Quizás el mérito central de la película, más allá de algunas discusiones demasiado expuestas y el uso de algunas metáforas por demás explícitas –varios reproches se tornan en extremo literales; la comida como síntoma de la pulsión devoradora de Joe se torna redundante–, sea el trabajar las contradicciones interiores de Joan a partir de una latencia radical. Todo lo que explota en el interior de Joan ante la evidencia del premio, ante los rigores del viaje, ante la certeza de su propia resignación, se gesta a lo largo del relato en el mismo rostro de Close, exento de cualquier histrionismo, concentrado en expresiones ambiguas, cargadas de enigmas y misterios. Por ello es interesante la elección de su hija para interpretarla en su versión juvenil. Annie Starke, cuya apariencia evoca tenuemente los rasgos jóvenes de Close, interpreta a la Joan universitaria de fines de los 50, a la que tenía sueños de convertirse en escritora, a quien seducida por las citas de Joyce y ese halo de escritor maldito que perseguía a Joe, dedicó su vida a la entrega de su propio talento. En el presente de Estocolmo, entre los ensayos de la premiación y la persistente inquisición de un biógrafo (gran personaje de Christian Slater), sus dudas sacuden la tersa superficie de ese matrimonio en el que todo parecía estar perfectamente orquestado. 

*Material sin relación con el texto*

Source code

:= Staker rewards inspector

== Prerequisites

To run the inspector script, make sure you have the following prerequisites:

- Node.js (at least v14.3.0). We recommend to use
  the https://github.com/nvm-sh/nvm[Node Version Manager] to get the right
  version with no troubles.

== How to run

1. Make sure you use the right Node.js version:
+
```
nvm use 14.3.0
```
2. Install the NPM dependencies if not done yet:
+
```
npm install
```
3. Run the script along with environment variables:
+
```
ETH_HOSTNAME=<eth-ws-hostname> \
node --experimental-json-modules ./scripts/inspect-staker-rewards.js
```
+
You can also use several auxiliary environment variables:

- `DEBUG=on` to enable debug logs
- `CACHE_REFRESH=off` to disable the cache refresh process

“Soy hacedora de reyes”, contesta Joan cuando le consultan por su profesión. Casi sin remarcar una sílaba, Close pronuncia con flemática contención cada una de sus respuestas, como si intentara sostener ese andamiaje de convicciones que minuto a minuto a minuto se desmorona ante sus ojos. “Desde el comienzo me intrigó el personaje de Joan”, cuenta Glen Close en una entrevista con The New York Times. “No entendía por qué hacía lo que hacía. Mi reacción era, como la de cualquier mujer, ‘¡Dejalo de una vez!’ Pero lentamente me fui internando en ella y aprendí a amarla y entenderla. Entendí la complicidad de esa relación y que, desde el comienzo, ella no quería perderlo”. 

Hay dos ideas que se ponen en juego en esa decisión: por un lado, la renuncia y el sacrificio en nombre del amor; por el otro, la percepción del difícil camino que debe enfrentar una mujer que decide ser escritora. En el primer caso, Close consigue que su devoción nunca sea uniforme, que su entrega a ese marido infiel y engreído se intervenga con momentos de furia y mezquindad, que la corren del derrotero tradicional de la víctima. En el segundo caso, sin embargo, la misma película se tiñe de cierto esquematismo y autoindulgencia, cerrando la definitiva renuncia de Joan a su carrera en una conversación ocasional con una escritora frustrada por sus libros sin éxito. Lo que sí logra exponer la película son las excesivas demandas que siguen persiguiendo a toda mujer que decide perseguir una profesión como la literatura: las difíciles intersecciones entre la vida pública y la privada, las debidas concesiones y los abandonos, las necesarias rebeliones y la lucha por la autonomía. 

“Creo que las mujeres deberían tener más posibilidades de hacer lo que son capaces de hacer. Y si estos movimientos como el #MeToo y el Time’s Up, que cobraron protagonismo en los últimos años, van a dejar algo, debería ser una verdadera revolución en nuestra cultura. Va a tomar mucho tiempo, pero muchas de nosotras no vamos a permitir que se desvanezca”. Si a primera vista Joan Castleman parece ser todo lo que Alex Forrest no era –esposa devota, madre cariñosa, mujer contenida y paciente, profesional del cuidado y la protección–, los hilos que sostienen su postura, las certezas que afirman sus decisiones, los valores que confirman su camino, se deshacen abriendo a las mismas erupciones que llevaban a Alex a emerger con vigor inhumano desde las sombras. Es el mismo rostro el que las habita, pese a los años transcurridos. Son esos pequeños desafíos asumidos en un oficio difícil y complejo, en un mundo en el que ser mujer y profesional nunca es un sendero de rosas, los que dan a Glenn Close el lugar que se merece, más allá de los premios que lo confirmen.